I feel so land-girt these days… its odd that so many of us live away from the sea and yet it calls to us like a primordial force, reminding us of our fear to be far from it, our sustainer, our familiar, the flat horizon always with us, glittering, moonlit, moving or monochrome. Those of us who don’t live with it yearn for it, flock to it, daring to stand firm in the face of huge storming waves in winter we then pack ourselves onto beaches in the summer time and bask like mermaids in the warm rays of the sun.
I keep my glittering beach days locked in my heart to sustain me through long winters. Last Lughnasadh I bought kaleidoscopes in Bridport, and then sat on Hive Beach and gazed at the honey yellows, blues and whites in myriad shattered images like a child in thrall. I painted Portland Bill in grey vignettes in my notebook - like a long hazy line extending into the blue.

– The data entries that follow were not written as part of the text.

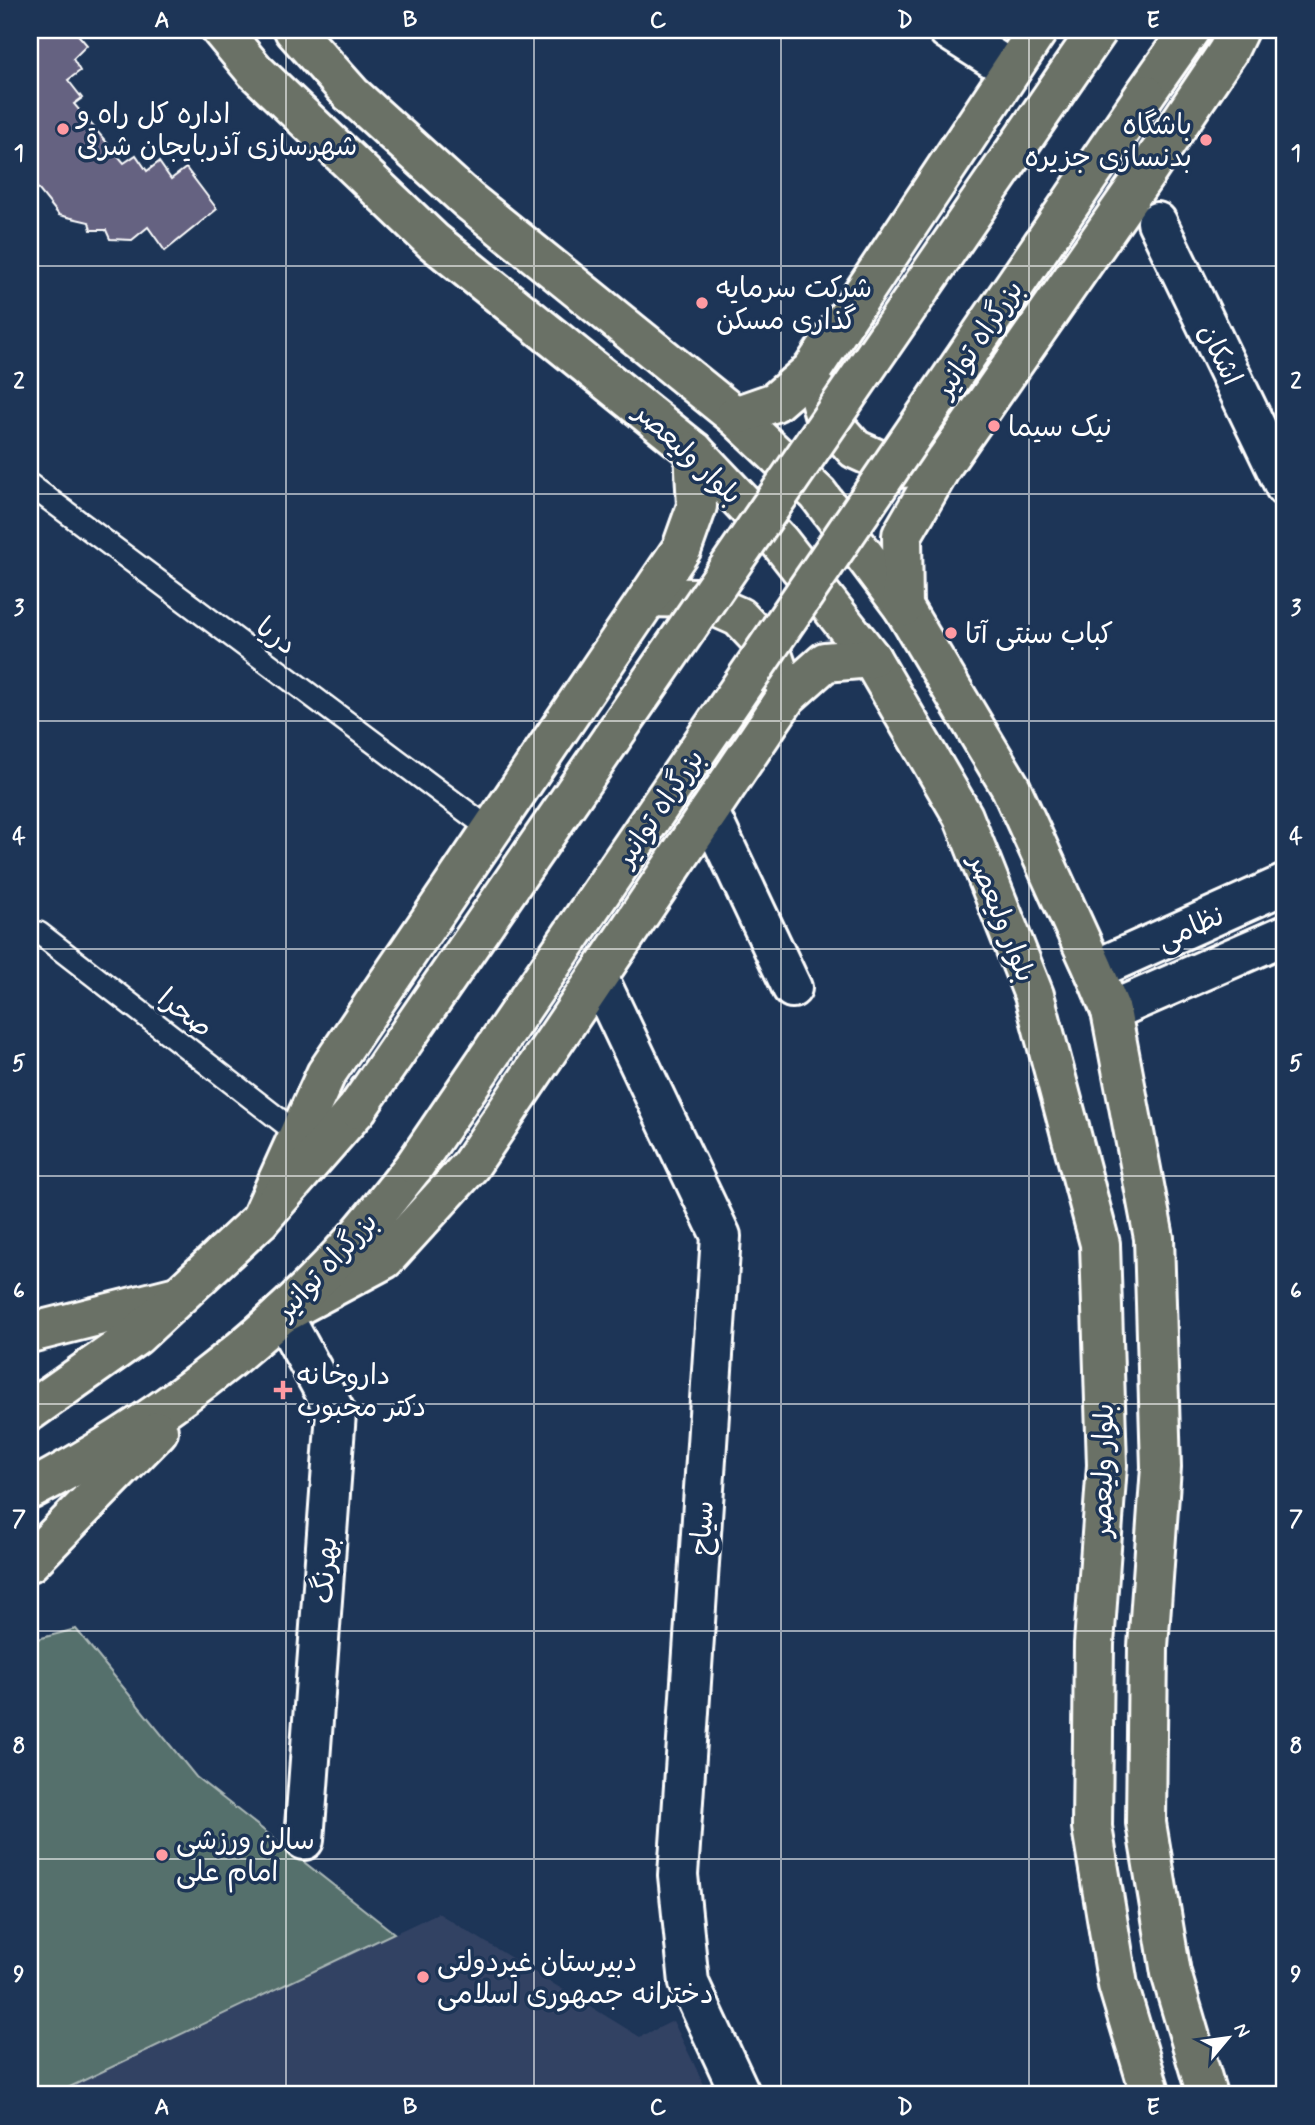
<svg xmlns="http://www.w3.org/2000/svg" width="1315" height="2125" font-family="Mynerve,'Playpen Sans Arabic',sans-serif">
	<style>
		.built { fill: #334264 }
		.garden { fill: #556f6c; stroke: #aab7b6; stroke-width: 2 }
		.building { fill: #656281; stroke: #fff; stroke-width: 2 }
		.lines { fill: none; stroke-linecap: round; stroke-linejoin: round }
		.service-casing { stroke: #fff; stroke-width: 26 }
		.minor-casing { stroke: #fff; stroke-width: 44 }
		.secondary-casing { stroke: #fff; stroke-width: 44 }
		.primary-casing { stroke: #fff; stroke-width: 44 }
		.trunk-casing { stroke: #fff; stroke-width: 44 }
		.service { stroke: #1d3557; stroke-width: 21 }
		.minor { stroke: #1d3557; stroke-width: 38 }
		.secondary { stroke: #1d3557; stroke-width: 38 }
		.primary { stroke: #6a7166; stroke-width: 38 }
		.trunk { stroke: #6a7166; stroke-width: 38 }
		.trunk-bridge-casing { stroke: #fff; stroke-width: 44; stroke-linecap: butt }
		.trunk-bridge { stroke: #6a7166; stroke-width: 38 }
		.grid { fill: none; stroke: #fff; stroke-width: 2; stroke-opacity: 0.55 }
		.poi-dot { fill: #ff9aa2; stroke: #1d3557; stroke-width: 2.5 }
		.labels { text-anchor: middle; stroke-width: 7; stroke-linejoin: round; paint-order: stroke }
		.poi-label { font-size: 28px; fill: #fff; stroke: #1d3557; text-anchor: start }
		.street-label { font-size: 28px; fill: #fff; stroke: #1d3557 }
		.neatline { fill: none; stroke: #fff; stroke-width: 2.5 }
		.grid-label { font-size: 23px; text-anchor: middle; font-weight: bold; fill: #fff }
	</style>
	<rect width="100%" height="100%" fill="#1d3557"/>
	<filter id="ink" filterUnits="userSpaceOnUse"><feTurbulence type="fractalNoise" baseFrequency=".0143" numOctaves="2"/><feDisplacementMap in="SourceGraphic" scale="14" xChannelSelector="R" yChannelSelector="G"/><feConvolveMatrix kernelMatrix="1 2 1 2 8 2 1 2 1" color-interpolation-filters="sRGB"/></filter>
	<g filter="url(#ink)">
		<polygon class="built" points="438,1913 640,2037 673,2021 709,2095 53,2095"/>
		<polygon class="garden" points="76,1629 196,1777 394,1933 53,2095 30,2095 30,1641"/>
		<polygon class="building" points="30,30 74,30 87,45 73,59 80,71 68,80 82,98 74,104 124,163 136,155 147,171 159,162 171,179 186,168 217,209 165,251 148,227 132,240 110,239 106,230 91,230 89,222 59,215 30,179"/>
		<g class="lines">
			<defs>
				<g id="service">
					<polyline points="30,485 491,830"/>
					<polyline points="39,933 298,1134"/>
				</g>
				<g id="minor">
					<polyline points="948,30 1011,70"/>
					<polyline points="1157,222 1285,487"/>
					<polyline points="709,812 792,988"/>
					<polyline points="598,977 721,1236 678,1875 689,1983 741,2095"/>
					<polyline points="282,1314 336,1413 304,1840"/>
				</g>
				<g id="secondary">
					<polyline points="1094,970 1285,884"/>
					<polyline points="1111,1011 1285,935"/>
				</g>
				<g id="primary">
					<polyline points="221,30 255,71 433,241 694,451 779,541 871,658 963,816 1034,995 1100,1244 1107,1465 1094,1644 1092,1827 1118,1985 1151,2095"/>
					<polyline points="294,30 351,94 469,201 735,416 818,494 903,607 1011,788 1094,970 1111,1011 1154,1238 1161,1467 1148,1647 1146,1823 1171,1973 1207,2095"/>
				</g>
				<g id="trunk">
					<polyline points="1145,94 1190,30"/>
					<polyline points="818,392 824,414 855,449 897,468 925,467"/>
					<polyline points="735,416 775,402 812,370 1038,30"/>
					<polyline points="649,597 696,598 739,617 771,651 780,677"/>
					<polyline points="903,607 902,535 942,466 1146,173 1228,51 1238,30"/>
					<polyline points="260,1220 326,1074 682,548 697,506 694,451"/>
					<polyline points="282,1314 385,1259 470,1166 787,696 825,662 871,658"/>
					<polyline points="30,1333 177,1296"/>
					<polyline points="30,1411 136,1336 260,1220 357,1109"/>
					<path d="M30,1490c121,-63 234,-148 324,-250 21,-24 41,-50 61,-75"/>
					<polyline points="30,1562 158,1431"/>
				</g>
			</defs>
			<use href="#service" class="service-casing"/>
			<use href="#minor" class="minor-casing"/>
			<use href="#secondary" class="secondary-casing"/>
			<use href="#primary" class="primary-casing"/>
			<use href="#trunk" class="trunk-casing"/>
			<use href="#service" class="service"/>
			<use href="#minor" class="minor"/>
			<use href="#secondary" class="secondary"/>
			<use href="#primary" class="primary"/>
			<use href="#trunk" class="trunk"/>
			<defs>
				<g id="trunk-bridge">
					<polyline points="357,1109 1098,30"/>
					<polyline points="415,1165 1145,94"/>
				</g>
			</defs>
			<use href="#trunk-bridge" class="trunk-bridge-casing"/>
			<use href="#trunk-bridge" class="trunk-bridge"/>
		</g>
	</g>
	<path class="grid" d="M286,30v2065M534,30v2065M781,30v2065M1029,30v2065M30,266h1255M30,494h1255M30,721h1255M30,949h1255M30,1176h1255M30,1404h1255M30,1631h1255M30,1859h1255"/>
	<g class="poi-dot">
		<circle cx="63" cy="129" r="7"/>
		<circle cx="1206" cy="140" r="7"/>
		<circle cx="702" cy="303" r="7"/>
		<circle cx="994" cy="426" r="7"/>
		<circle cx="951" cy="633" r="7"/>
		<path d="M279.5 1379.5h7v7h7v7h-7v7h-7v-7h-7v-7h7z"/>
		<circle cx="162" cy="1855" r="7"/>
		<circle cx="423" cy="1977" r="7"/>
	</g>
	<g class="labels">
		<g class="poi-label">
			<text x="77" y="123">اداره کل راه و<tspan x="77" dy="32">شهرسازی آذربایجان شرقی</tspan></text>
			<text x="1192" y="134" text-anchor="end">باشگاه<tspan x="1192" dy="32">بدنسازی جزیره</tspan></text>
			<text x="716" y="297">شرکت سرمایه<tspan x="716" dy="32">گذاری مسکن</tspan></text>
			<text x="1008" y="436">نیک سیما</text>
			<text x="965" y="643">کباب سنتی آتا</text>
			<text x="297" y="1384">داروخانه<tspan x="297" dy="32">دکتر محبوب</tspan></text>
			<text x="176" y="1849">سالن ورزشی<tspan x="176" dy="32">امام علی</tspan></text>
			<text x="437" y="1971">دبیرستان غیردولتی<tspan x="437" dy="32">دخترانه جمهوری اسلامی</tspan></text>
		</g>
		<g class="street-label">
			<text transform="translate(978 338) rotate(-56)" y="10">بزرگراه توانیر</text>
			<text transform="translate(1221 354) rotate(64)" y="10">اشکان</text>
			<text transform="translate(689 453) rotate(43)" y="10">بلوار ولیعصر</text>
			<text transform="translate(277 635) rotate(37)" y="10">دریا</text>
			<text transform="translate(659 807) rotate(-56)" y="10">بزرگراه توانیر</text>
			<text transform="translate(1003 918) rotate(68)" y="10">بلوار ولیعصر</text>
			<text transform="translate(1190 927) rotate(-24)" y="10">نظامی</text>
			<text transform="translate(186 1012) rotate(38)" y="10">صحرا</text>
			<text transform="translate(326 1265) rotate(-47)" y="10">بزرگراه توانیر</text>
			<text transform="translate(1102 1470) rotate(-89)" y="10">بلوار ولیعصر</text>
			<text transform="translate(701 1528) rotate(-86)" y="10">سیاح</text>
			<text transform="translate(324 1570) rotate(-86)" y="10">بهرنگ</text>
		</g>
	</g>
	<rect width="1315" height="2125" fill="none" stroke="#1d3557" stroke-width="77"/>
	<g transform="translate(1228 2038) rotate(61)" stroke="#1d3557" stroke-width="5" paint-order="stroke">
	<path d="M0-5L12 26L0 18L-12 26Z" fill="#ffffff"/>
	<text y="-10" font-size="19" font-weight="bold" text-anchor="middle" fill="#ffffff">N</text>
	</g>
	<rect x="38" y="38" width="1238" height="2048" class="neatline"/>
	<g class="grid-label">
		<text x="162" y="27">A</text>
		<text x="410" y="27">B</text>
		<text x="658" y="27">C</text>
		<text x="905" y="27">D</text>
		<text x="1153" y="27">E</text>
		<text x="19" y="160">1</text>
		<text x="1296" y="160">1</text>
		<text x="19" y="388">2</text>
		<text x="1296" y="388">2</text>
		<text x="19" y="615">3</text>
		<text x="1296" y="615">3</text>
		<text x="19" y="843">4</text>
		<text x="1296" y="843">4</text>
		<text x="19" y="1070">5</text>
		<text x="1296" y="1070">5</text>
		<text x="19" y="1298">6</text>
		<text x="1296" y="1298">6</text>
		<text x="19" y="1526">7</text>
		<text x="1296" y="1526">7</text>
		<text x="19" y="1753">8</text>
		<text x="1296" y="1753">8</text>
		<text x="19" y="1981">9</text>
		<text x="1296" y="1981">9</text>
		<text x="162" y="2114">A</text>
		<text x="410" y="2114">B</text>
		<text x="658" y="2114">C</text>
		<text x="905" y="2114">D</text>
		<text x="1153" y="2114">E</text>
	</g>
</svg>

Every year I make a glittering beach day to carry with me. The year before it happened on Rhossili beach on the Gower. We had come over the Beacons in driving rain and when we reached the beach we wanted it so much that we walked in the wet wind anyway. As we approached the Worms Head, the weather cleared and the evening sun lit the beach in great shining sheets of slicked smoothness - entrancing. I was so in the magic of it that I don’t remember how I got down to the beach, but didn’t want to leave it when I did, so intent was I in distilling that moment.
This year, the bone white beaches of the Western Isles are calling me - the soft shell sand and the seals will be right by our cottage. I am dreaming of the glittering beach days to come.